(EXCERPTED RECORDS begins)

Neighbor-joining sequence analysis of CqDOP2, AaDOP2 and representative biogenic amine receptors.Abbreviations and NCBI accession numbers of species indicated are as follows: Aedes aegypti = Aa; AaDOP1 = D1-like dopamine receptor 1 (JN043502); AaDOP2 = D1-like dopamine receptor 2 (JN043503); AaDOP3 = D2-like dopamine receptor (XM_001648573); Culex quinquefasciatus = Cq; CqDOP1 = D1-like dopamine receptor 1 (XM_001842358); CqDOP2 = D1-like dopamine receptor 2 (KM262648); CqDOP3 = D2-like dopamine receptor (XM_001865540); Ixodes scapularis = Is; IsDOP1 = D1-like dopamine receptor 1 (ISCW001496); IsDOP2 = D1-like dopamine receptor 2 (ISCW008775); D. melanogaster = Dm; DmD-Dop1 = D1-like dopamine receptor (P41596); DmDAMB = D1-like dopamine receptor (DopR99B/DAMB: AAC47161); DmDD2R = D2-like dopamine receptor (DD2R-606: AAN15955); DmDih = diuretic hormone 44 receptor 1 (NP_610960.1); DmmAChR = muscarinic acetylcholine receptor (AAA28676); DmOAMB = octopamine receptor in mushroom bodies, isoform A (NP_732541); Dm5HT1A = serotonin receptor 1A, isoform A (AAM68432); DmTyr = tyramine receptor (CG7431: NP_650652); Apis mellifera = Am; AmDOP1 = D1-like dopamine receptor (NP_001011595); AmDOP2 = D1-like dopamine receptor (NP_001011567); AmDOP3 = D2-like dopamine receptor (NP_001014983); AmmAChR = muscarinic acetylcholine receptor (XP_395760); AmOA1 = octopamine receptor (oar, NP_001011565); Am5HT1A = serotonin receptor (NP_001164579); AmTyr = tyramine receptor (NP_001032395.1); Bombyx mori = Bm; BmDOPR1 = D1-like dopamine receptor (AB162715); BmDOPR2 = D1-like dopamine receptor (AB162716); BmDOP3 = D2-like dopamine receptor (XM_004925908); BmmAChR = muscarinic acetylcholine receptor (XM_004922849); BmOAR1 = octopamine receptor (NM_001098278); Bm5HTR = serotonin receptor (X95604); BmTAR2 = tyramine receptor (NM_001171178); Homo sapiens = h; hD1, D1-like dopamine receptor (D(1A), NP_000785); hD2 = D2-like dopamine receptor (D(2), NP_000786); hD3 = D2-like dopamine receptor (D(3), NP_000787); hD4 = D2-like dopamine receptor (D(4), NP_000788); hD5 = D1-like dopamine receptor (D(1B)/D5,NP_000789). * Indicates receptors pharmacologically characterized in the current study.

(EXCERPTED RECORDS ends)
(EXCERPTED RECORDS begins)

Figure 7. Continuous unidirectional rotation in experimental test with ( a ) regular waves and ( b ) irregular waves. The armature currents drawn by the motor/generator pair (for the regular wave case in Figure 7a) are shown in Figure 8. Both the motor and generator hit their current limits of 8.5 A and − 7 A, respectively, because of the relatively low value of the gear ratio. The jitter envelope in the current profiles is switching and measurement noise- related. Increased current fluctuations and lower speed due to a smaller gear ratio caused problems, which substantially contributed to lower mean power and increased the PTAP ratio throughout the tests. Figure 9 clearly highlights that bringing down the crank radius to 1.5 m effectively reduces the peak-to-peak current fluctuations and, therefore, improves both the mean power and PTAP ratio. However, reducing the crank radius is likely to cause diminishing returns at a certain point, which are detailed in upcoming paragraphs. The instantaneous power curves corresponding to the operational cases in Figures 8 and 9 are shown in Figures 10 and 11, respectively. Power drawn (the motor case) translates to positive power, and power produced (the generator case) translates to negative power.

(EXCERPTED RECORDS ends)
(EXCERPTED RECORDS begins)

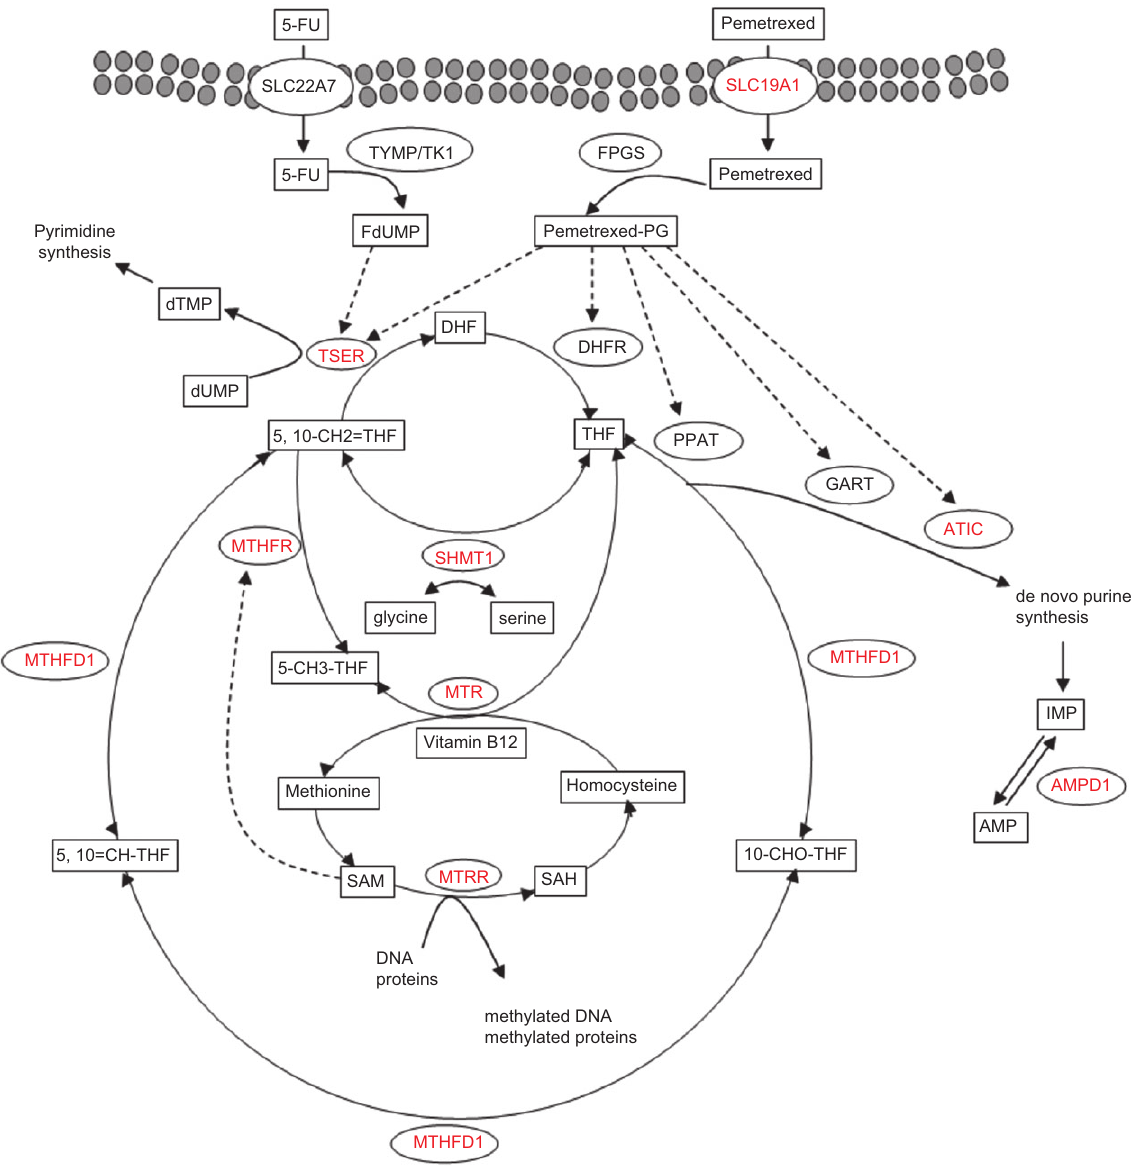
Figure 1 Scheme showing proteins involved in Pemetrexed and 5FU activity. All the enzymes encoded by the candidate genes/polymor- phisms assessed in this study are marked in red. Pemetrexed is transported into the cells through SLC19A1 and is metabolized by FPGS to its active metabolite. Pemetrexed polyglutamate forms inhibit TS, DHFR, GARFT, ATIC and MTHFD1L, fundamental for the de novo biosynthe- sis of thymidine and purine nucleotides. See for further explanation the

(EXCERPTED RECORDS ends)

> PROBLEM TO WORK ON
Please copy all lines of the listing in which the string "Figure" occurs.

> RESPONSE
Figure 7. Continuous unidirectional rotation in experimental test with ( a ) regular waves and ( b ) irregular waves. The armature currents drawn by the motor/generator pair (for the regular wave case in Figure 7a) are shown in Figure 8. Both the motor and generator hit their current limits of 8.5 A and − 7 A, respectively, because of the relatively low value of the gear ratio. The jitter envelope in the current profiles is switching and measurement noise- related. Increased current fluctuations and lower speed due to a smaller gear ratio caused problems, which substantially contributed to lower mean power and increased the PTAP ratio throughout the tests. Figure 9 clearly highlights that bringing down the crank radius to 1.5 m effectively reduces the peak-to-peak current fluctuations and, therefore, improves both the mean power and PTAP ratio. However, reducing the crank radius is likely to cause diminishing returns at a certain point, which are detailed in upcoming paragraphs. The instantaneous power curves corresponding to the operational cases in Figures 8 and 9 are shown in Figures 10 and 11, respectively. Power drawn (the motor case) translates to positive power, and power produced (the generator case) translates to negative power.
Figure 1 Scheme showing proteins involved in Pemetrexed and 5FU activity. All the enzymes encoded by the candidate genes/polymor- phisms assessed in this study are marked in red. Pemetrexed is transported into the cells through SLC19A1 and is metabolized by FPGS to its active metabolite. Pemetrexed polyglutamate forms inhibit TS, DHFR, GARFT, ATIC and MTHFD1L, fundamental for the de novo biosynthe- sis of thymidine and purine nucleotides. See for further explanation the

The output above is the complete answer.